* _YOUR TASKS_:
[1] In the essay about dreaming of having cancer, answer these:
(a) What do "they say" the phantasmagoria of horror is?
(b) What does the writer say the constant thinking is not?
(c) What are the first two dark characteristics named in the opening paragraph?
[2] Carry on the essay about dreaming of having cancer, starting right after its final sentence and keeping the same voice.

* _DOCUMENT EXTRACT_:
——————

I Dreamt I Had Cancer

by Chua Han Au

Falling asleep is no longer closing your eyes due to fatigue, instead, it is the deliberate move to pretend that drags you to slumber. However there are times when pretence is futile and the inability to sleep can be due to constantly thinking about a terrifying and malevolent entity. Those prominent dark characteristics — the gashed ceramic faces of marionettes and uncanny smiles. Not to mention the eccentric brows that seem to be in perpetual dismay and the sinister mocking navigating its way through the hall towards your bedroom (many of which are just your mind playing tricks). Of course, there are instances when it’s simply not a self-created terror, yet pangs of fear palpable enough to serrate your vulnerability.

Bubbles of screams explode into silences. Hints of trepidation leak from pores as previous encounters with these horrifying and most possibly morbid entities come to you in a surge faster than current. Often, your mind remains watchful but you’re dead at your feet.

They say that the phantasmagoria of horror is merely a manifestation of subconscious thoughts. True enough, the innate fear we have might just be a manifestation of things that are not fearful, but entities that we have put masks of ghosts on. A fear which is synthetic, yet capable to remove one from his most raw and purest form.

I still have to say that the inadvertent constant thinking is not a twisted fascination about the occult. It’s because we fill the heart with too much fear.

Fearful of moment when your sensitivity might perhaps be misinterpreted as being overly concerned about trivial matters (the significance of which can never be fathomed by others). Fearful of the moment when you start to doubt yourself — if your chuckle in response to a seemingly hilarious joke might be perceived as perfunctory (when truth is, you are being honest; while the rest are being pretentiously engaged).

All of these fear — synthetic or innate — come together and manifest into something dark that stays within the soul and haunt us (in our dreams). I suppose this is why I dreamt that I had cancer.

——————

* _DATA SUPPLIED_:
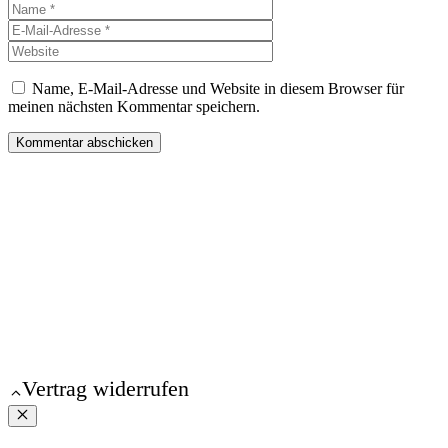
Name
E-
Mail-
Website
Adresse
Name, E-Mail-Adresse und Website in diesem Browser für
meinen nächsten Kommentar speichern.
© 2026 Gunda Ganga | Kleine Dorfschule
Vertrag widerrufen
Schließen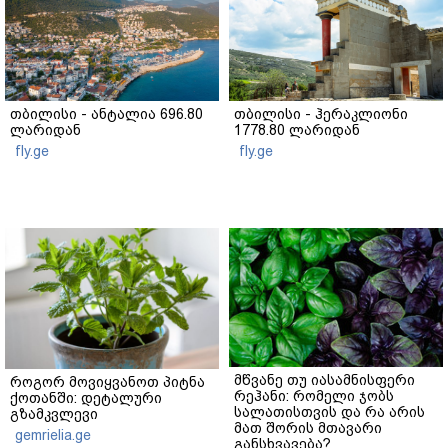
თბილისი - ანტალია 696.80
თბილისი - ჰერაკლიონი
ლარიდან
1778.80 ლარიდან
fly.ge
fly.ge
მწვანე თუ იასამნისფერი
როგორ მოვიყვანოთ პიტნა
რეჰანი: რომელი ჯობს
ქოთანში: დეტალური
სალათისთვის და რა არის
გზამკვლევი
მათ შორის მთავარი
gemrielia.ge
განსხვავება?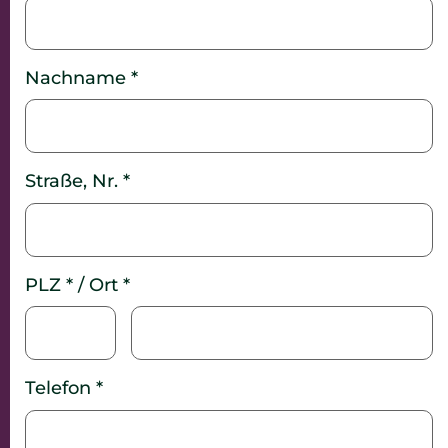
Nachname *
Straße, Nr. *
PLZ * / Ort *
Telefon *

——————

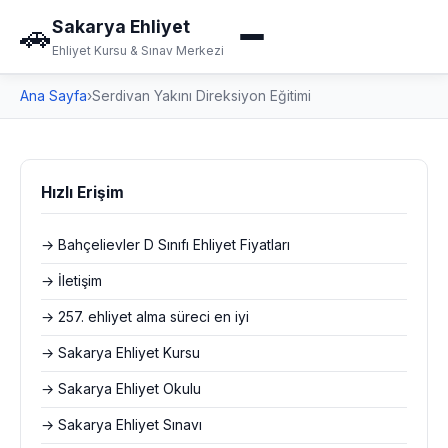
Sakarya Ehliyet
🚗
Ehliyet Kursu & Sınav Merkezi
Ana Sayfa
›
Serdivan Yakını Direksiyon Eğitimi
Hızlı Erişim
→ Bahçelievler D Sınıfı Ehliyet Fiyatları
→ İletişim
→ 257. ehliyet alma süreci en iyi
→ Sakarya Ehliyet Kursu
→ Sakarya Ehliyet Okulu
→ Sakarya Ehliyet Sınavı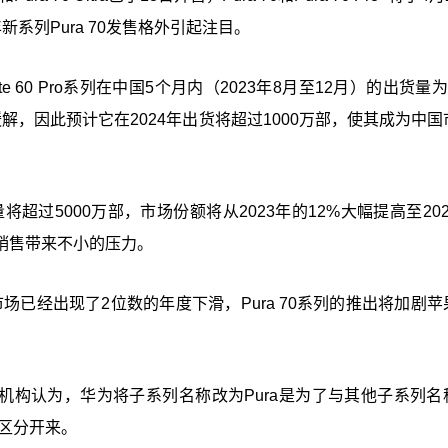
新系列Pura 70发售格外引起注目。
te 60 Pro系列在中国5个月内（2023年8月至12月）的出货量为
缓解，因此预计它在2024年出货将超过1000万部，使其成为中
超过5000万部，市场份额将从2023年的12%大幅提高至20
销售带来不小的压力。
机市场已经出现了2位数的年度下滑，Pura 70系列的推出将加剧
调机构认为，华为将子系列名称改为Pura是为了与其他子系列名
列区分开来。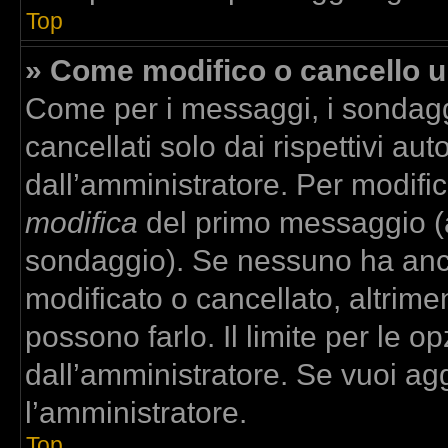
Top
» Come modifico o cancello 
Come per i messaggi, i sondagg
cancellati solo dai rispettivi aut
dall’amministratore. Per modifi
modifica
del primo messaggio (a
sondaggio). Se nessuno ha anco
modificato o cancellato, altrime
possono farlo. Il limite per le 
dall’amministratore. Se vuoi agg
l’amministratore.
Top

——————

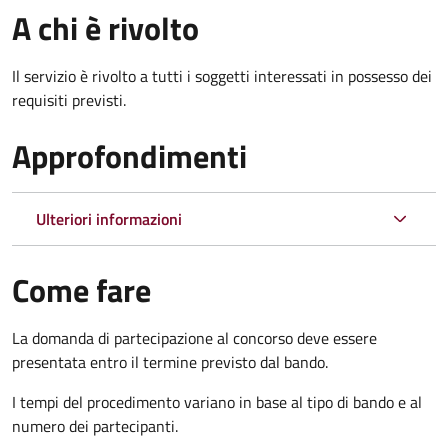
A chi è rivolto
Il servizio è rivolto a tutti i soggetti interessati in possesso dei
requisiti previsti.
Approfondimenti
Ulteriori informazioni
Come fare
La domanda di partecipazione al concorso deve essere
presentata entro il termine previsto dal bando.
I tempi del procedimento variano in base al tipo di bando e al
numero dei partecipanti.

——————

* _WRITTEN ANSWERS_:
[1]
(a) Merely a manifestation of subconscious thoughts.
(b) A twisted fascination about the occult.
(c) The gashed ceramic faces of marionettes and uncanny smiles.

[2]
The dream was not lucid, but what remained apparent was the fear of having to deal with cancer. I thought that was the end — the end of 17 years of my life on Earth. I felt bereft of all emotions. My parents then were indifferent, showing no apparent concern about my condition and treated it as though it was acne. I was alone, and having to deal with this fatal disease was beyond belief. Harking back, it was a world nothing but fear and colour nothing but grey.

Dreams are just one of the results of having excessive fear. The fear too restrains me from exuding my most enthusiastic and spontaneous personality. I am aware of my capability yet the fear suppresses it. While trying my best to put down the armour, something disallows it. Besides, I take things too personally. Little gestures seem to encompass a meaning that is far deeper than just simplistic salutations. Compliments seem far more contrived when they come from an acquaintance. I fear too much. Yet I let it seep in, allowing it enervate my body, leaving nothing but mere vulnerability.

Have you ever feared about being too happy? Constantly. Cherophobia. You forget to relish the moment then, fearing that something tragic is imminent. It’s twisted. It’s bad and it takes you out of your constant state of happiness. Yet, it always reminds you that you can’t be too happy lest catastrophe befalls.

Hitherto, I am learning to see and understand myself. Hopefully, the fear mitigates and doesn’t become a permanent phobia. I don’t know what’s happening but everything enters me more deeply and doesn’t stop. I am no longer who I was. But something stays: I am solitary by nature and I know that the melancholia only grows, never diminishes.